# TASK BRIEF:
Transcribe exactly the line that contains "wentylacja - Jasło" and every line after it to the end of the entries, and nothing more.

>>>

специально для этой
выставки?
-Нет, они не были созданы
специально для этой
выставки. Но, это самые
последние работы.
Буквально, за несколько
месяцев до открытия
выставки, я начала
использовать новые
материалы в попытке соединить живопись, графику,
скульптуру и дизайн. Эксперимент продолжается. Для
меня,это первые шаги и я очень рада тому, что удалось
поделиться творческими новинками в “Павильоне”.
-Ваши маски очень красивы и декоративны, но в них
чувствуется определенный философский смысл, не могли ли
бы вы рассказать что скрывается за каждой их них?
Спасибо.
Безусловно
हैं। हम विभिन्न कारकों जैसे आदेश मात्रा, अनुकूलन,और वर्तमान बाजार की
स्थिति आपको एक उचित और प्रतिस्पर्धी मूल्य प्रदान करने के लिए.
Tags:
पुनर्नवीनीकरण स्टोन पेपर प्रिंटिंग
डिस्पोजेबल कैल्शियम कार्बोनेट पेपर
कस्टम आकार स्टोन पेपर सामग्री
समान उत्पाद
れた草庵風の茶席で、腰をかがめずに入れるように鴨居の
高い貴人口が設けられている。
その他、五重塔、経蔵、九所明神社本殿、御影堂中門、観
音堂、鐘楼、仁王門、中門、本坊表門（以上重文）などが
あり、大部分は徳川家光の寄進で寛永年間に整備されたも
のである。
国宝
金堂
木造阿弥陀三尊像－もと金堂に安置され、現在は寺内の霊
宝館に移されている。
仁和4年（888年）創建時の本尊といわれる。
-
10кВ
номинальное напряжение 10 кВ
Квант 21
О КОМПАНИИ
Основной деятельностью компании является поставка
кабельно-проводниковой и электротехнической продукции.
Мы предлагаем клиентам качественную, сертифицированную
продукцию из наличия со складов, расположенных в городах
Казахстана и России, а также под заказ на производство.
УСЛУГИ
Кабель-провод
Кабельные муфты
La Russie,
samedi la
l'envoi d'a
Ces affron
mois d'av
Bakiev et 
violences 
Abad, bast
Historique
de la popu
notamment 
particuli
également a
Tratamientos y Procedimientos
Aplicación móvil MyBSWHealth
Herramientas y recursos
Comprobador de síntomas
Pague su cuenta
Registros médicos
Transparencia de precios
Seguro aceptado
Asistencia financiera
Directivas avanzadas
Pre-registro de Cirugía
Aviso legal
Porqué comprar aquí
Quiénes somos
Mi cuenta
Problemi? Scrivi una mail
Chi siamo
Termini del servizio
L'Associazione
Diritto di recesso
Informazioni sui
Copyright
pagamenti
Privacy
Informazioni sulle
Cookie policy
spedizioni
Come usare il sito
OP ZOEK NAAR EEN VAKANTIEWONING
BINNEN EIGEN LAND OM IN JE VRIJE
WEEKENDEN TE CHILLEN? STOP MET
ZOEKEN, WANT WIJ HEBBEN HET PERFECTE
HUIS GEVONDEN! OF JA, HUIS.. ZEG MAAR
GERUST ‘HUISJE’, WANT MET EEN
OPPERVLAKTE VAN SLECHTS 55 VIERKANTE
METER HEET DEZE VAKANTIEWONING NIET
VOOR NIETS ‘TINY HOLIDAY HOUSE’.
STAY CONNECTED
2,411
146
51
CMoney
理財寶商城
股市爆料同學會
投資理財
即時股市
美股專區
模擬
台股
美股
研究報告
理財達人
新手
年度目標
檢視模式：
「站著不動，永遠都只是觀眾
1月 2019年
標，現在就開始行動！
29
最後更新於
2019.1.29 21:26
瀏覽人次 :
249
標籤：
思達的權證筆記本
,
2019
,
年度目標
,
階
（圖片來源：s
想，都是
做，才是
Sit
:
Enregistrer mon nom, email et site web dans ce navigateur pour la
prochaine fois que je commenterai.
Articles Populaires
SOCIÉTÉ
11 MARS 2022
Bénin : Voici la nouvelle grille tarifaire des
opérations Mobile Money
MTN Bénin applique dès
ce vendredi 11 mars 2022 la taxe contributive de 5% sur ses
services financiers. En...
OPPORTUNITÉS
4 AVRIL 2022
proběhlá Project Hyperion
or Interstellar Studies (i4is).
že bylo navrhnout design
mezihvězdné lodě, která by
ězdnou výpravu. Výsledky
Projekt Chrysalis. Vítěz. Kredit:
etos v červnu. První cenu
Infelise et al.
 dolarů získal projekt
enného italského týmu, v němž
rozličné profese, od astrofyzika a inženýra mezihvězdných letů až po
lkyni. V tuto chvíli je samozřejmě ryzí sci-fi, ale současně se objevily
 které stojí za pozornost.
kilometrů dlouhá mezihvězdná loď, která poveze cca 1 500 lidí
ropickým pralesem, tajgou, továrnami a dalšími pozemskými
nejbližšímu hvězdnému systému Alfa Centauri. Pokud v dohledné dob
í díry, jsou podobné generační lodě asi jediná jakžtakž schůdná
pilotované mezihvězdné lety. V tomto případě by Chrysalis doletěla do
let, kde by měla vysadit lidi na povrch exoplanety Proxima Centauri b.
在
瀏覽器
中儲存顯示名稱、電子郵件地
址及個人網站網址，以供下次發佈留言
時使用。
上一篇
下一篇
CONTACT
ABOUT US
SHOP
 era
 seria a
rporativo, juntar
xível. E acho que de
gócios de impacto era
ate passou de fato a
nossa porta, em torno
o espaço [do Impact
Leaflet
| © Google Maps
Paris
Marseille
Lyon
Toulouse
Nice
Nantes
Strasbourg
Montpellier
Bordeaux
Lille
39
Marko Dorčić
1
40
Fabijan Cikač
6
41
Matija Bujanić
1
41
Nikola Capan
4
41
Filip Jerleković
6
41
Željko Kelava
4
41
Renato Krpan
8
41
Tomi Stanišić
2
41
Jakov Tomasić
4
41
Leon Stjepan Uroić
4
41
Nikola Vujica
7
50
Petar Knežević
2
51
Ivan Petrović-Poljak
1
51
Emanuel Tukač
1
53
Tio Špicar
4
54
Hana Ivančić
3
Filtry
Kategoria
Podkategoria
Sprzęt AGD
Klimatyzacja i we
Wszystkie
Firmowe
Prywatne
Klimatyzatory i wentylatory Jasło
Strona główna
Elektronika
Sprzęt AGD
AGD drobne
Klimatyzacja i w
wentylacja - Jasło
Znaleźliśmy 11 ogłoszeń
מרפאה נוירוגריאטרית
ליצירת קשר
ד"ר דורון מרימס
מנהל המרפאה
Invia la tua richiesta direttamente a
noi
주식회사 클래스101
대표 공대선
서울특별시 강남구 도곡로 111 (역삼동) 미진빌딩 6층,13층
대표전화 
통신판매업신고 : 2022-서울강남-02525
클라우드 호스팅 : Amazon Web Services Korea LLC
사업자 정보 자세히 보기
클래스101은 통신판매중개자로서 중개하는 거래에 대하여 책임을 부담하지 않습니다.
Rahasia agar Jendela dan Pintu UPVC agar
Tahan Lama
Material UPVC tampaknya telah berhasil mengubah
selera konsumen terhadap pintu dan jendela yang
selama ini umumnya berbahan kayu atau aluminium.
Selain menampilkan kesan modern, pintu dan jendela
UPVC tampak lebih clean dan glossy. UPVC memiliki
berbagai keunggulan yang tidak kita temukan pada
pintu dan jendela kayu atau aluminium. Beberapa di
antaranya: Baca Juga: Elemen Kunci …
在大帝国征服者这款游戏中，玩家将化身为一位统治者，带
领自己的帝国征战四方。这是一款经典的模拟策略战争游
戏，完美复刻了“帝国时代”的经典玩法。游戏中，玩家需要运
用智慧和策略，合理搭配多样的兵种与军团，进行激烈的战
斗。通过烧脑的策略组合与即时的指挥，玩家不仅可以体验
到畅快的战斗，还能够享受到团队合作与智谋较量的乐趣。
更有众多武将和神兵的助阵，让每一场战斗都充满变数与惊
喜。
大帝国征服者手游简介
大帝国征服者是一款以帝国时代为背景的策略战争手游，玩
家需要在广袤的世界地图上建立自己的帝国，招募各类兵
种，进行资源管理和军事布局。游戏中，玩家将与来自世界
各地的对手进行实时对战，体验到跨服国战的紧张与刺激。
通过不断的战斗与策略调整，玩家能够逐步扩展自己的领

<<<

# WRITTEN REPLY:
wentylacja - Jasło
Znaleźliśmy 11 ogłoszeń
מרפאה נוירוגריאטרית
ליצירת קשר
ד"ר דורון מרימס
מנהל המרפאה
Invia la tua richiesta direttamente a
noi
주식회사 클래스101
대표 공대선
서울특별시 강남구 도곡로 111 (역삼동) 미진빌딩 6층,13층
대표전화 
통신판매업신고 : 2022-서울강남-02525
클라우드 호스팅 : Amazon Web Services Korea LLC
사업자 정보 자세히 보기
클래스101은 통신판매중개자로서 중개하는 거래에 대하여 책임을 부담하지 않습니다.
Rahasia agar Jendela dan Pintu UPVC agar
Tahan Lama
Material UPVC tampaknya telah berhasil mengubah
selera konsumen terhadap pintu dan jendela yang
selama ini umumnya berbahan kayu atau aluminium.
Selain menampilkan kesan modern, pintu dan jendela
UPVC tampak lebih clean dan glossy. UPVC memiliki
berbagai keunggulan yang tidak kita temukan pada
pintu dan jendela kayu atau aluminium. Beberapa di
antaranya: Baca Juga: Elemen Kunci …
在大帝国征服者这款游戏中，玩家将化身为一位统治者，带
领自己的帝国征战四方。这是一款经典的模拟策略战争游
戏，完美复刻了“帝国时代”的经典玩法。游戏中，玩家需要运
用智慧和策略，合理搭配多样的兵种与军团，进行激烈的战
斗。通过烧脑的策略组合与即时的指挥，玩家不仅可以体验
到畅快的战斗，还能够享受到团队合作与智谋较量的乐趣。
更有众多武将和神兵的助阵，让每一场战斗都充满变数与惊
喜。
大帝国征服者手游简介
大帝国征服者是一款以帝国时代为背景的策略战争手游，玩
家需要在广袤的世界地图上建立自己的帝国，招募各类兵
种，进行资源管理和军事布局。游戏中，玩家将与来自世界
各地的对手进行实时对战，体验到跨服国战的紧张与刺激。
通过不断的战斗与策略调整，玩家能够逐步扩展自己的领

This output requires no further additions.